* **Stored data**:
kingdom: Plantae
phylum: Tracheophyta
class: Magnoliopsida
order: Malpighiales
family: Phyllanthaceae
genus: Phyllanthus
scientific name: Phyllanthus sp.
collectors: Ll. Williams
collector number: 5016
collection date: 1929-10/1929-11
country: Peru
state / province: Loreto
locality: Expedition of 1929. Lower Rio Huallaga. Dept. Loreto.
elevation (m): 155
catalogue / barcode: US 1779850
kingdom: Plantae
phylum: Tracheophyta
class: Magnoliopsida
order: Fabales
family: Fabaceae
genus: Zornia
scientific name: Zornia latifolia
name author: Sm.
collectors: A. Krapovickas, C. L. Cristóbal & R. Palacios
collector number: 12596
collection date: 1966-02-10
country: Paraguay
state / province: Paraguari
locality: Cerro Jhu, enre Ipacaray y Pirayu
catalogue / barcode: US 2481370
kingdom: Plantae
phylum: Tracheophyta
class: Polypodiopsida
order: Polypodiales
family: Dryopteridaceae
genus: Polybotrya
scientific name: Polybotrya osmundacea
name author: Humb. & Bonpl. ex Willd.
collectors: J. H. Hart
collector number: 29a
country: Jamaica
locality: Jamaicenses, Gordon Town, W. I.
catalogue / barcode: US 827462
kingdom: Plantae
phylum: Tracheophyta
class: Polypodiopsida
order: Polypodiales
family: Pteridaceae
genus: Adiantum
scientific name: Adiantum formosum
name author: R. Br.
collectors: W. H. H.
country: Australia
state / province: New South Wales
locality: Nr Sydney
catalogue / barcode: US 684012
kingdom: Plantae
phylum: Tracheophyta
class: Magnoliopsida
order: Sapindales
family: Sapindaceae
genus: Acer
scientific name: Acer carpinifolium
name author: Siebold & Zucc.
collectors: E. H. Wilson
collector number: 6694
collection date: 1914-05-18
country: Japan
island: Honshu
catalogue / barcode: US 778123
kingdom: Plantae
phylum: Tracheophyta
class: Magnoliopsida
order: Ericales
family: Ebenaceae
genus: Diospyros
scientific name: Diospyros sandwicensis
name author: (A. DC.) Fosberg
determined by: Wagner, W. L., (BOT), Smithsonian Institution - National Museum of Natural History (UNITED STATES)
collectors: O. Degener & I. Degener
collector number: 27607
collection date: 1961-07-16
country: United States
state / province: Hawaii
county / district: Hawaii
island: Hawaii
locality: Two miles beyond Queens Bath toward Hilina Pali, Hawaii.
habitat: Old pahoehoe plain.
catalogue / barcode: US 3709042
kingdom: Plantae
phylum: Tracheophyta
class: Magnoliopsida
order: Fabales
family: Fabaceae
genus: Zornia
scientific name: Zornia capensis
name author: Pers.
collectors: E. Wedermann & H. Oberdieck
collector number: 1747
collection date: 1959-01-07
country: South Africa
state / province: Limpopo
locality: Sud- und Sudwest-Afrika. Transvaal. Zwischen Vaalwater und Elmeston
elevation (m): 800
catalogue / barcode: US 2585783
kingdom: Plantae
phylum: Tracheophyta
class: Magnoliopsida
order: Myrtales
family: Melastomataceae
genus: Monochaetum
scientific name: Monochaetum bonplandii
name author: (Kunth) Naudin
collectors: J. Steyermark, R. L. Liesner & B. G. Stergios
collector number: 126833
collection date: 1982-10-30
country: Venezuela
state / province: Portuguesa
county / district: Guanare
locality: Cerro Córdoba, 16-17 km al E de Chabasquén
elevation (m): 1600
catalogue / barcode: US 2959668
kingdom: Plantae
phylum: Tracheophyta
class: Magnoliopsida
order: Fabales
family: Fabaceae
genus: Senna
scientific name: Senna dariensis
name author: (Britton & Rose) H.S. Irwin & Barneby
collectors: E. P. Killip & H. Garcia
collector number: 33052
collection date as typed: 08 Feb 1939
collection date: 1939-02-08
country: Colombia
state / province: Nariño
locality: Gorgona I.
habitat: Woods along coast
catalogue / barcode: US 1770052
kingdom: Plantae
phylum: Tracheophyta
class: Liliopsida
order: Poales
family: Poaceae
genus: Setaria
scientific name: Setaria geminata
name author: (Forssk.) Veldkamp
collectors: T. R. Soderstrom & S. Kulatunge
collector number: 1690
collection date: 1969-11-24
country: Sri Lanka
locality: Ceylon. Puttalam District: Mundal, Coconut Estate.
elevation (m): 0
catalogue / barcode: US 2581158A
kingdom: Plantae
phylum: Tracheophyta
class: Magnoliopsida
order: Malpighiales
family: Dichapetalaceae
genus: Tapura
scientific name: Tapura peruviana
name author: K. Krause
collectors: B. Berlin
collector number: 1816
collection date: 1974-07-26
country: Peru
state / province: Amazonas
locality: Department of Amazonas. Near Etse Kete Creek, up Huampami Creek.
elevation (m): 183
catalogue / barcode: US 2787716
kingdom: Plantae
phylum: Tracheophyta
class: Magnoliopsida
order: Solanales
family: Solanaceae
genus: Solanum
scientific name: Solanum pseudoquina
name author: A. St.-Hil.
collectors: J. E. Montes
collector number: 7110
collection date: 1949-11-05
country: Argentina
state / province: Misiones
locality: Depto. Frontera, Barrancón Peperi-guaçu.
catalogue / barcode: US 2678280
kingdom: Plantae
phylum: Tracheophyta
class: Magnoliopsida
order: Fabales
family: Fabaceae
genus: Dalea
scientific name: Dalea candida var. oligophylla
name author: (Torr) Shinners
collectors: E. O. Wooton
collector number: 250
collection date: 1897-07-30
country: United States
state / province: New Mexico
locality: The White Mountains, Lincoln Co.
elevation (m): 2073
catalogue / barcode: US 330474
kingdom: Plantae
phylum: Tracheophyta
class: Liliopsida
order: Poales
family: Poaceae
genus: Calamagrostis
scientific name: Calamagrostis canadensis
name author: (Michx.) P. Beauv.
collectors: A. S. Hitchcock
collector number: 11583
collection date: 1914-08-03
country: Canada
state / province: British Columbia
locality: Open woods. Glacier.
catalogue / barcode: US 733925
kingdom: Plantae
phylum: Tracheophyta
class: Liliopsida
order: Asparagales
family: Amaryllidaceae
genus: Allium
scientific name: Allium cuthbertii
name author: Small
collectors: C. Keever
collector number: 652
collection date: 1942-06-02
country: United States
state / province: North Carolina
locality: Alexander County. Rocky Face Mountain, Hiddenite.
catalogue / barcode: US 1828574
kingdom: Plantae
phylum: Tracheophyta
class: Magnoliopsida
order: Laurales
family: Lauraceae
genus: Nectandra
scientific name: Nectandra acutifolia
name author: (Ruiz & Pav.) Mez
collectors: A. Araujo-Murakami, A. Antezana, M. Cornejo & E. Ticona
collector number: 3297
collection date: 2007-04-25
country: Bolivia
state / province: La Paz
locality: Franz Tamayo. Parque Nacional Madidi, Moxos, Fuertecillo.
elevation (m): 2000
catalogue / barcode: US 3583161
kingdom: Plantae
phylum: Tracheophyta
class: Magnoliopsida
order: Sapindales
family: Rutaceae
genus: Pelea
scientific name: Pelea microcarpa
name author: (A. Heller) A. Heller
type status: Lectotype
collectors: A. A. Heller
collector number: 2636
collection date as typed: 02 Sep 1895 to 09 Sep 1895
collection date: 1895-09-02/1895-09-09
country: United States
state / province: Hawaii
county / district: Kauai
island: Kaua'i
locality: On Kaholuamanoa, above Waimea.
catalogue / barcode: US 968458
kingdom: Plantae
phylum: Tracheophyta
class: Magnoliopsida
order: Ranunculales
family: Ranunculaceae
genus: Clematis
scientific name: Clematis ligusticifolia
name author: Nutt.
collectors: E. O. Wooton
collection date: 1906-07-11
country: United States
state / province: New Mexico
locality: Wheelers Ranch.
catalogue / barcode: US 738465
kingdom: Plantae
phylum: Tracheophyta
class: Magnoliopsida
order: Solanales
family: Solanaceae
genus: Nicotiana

* **Brief**: Pull out every line of the items above that contains the string "Zornia".

* **Task solution**:
genus: Zornia
scientific name: Zornia latifolia
genus: Zornia
scientific name: Zornia capensis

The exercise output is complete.